Like Bush, Dole is a World War II veteran. He arrived in the Capitol rotunda in a wheelchair pushed by an aide. At the casket's side, the aide lifted Dole, 95, into a standing position. Once steadied, Dole saluted.
Bush achieved the office that Dole sought in 1996 as the Republican presidential nominee.
Bush died on Friday at age 94. After saluting his friend Tuesday, Dole spoke with Eyewitness News by phone from Washington,D.C.
He says he knew he was going to stand in honor of Bush and figured he'd stand for a moment before sitting down.
"But then when I got up, something just told me to salute, I don't know what it was" Dole says. "...He was a good man."
In 1988, the two were opponents in the Republican primary seeking the party's nod to run for president. Dole and Bush worked closely since then, but even as political opponents, they were friends, Dole says.

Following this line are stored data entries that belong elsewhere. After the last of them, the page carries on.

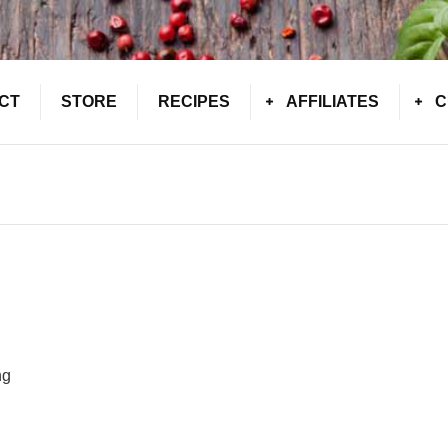
CT
STORE
RECIPES
AFFILIATES
C
ng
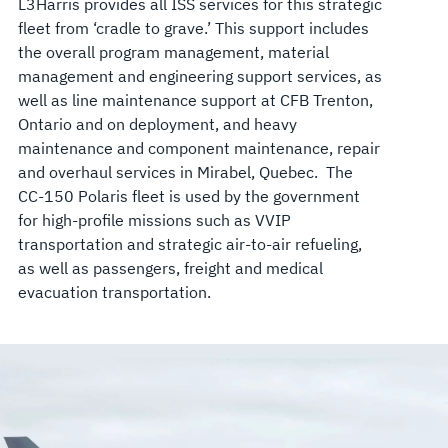
L3Harris provides all ISS services for this strategic
fleet from ‘cradle to grave.’ This support includes
the overall program management, material
management and engineering support services, as
well as line maintenance support at CFB Trenton,
Ontario and on deployment, and heavy
maintenance and component maintenance, repair
and overhaul services in Mirabel, Quebec. The
CC-150 Polaris fleet is used by the government
for high-profile missions such as VVIP
transportation and strategic air-to-air refueling,
as well as passengers, freight and medical
evacuation transportation.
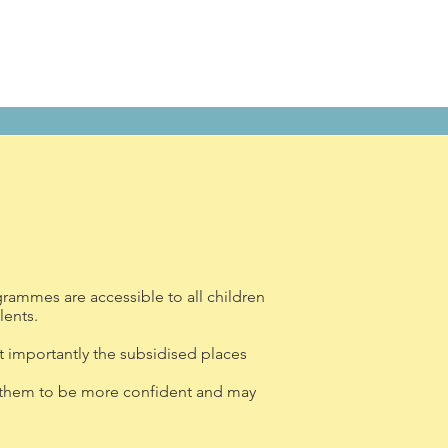
rammes are accessible to all children
lents.
 importantly the subsidised places
ing them to be more confident and may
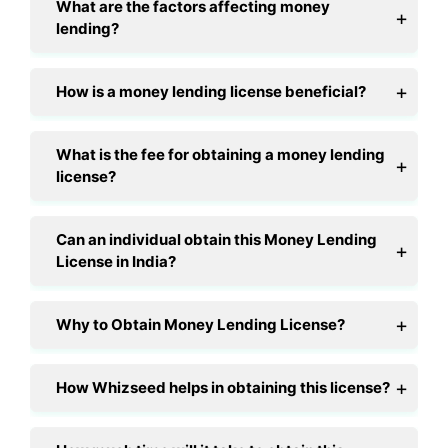
What are the factors affecting money
lending?
How is a money lending license beneficial?
What is the fee for obtaining a money lending
license?
Can an individual obtain this Money Lending
License in India?
Why to Obtain Money Lending License?
How Whizseed helps in obtaining this license?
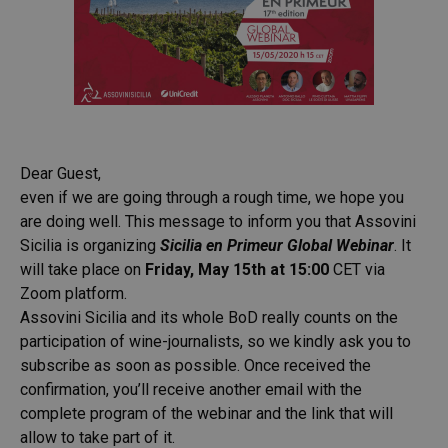
Dear Guest,
even if we are going through a rough time, we hope you
are doing well. This message to inform you that Assovini
Sicilia is organizing
Sicilia en Primeur Global Webinar
. It
will take place on
Friday, May 15th at 15:00
CET via
Zoom platform.
Assovini Sicilia and its whole BoD really counts on the
participation of wine-journalists, so we kindly ask you to
subscribe as soon as possible. Once received the
confirmation, you’ll receive another email with the
complete program of the webinar and the link that will
allow to take part of it.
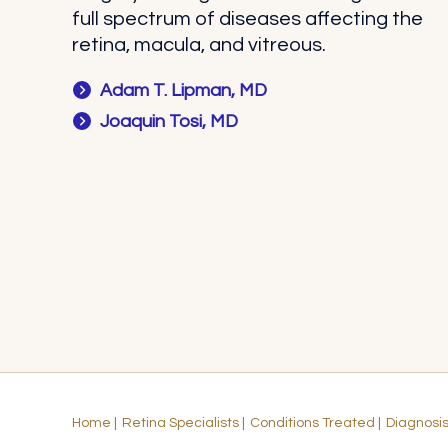
full spectrum of diseases affecting the
retina, macula, and vitreous.
Adam T. Lipman, MD
Joaquin Tosi, MD
Home
|
Retina Specialists
|
Conditions Treated
|
Diagnosi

One of his best memories of Bush came out of a sad situation, Dole says. After losing the 1992 presidential election, Bush accepted Dole's invitation to speak to fellow Republicans and "just be with his friends."
"He wrote me later, saying he didn't want to come, but (was) thankful (he) did," Dole says.
More recently, Dole says his time with Bush included a day spent in Texas about two years ago.
"We have a great relationship," Dole says.
Dole served Kansas in Congress for 36 years and stayed politically active after retiring from public office in 1996.
Tuesday, as he discussed the death of his longtime friend, he also shared a message expressing what Kansas means to him.
"I love my state and I love the people in it for sending me to Congress for 36 years,' he says. "So I have a great affection for the people of my state. And they were very loyal and I made great friends over that time."
He encourages Kansans and people across the country to take a moment to remember his friend being honored this week in Washington.
"I know everyone is busy, but they might just pause for a second, over dinner, or church this Sunday, and say a nice prayer for President Bush," Dole says.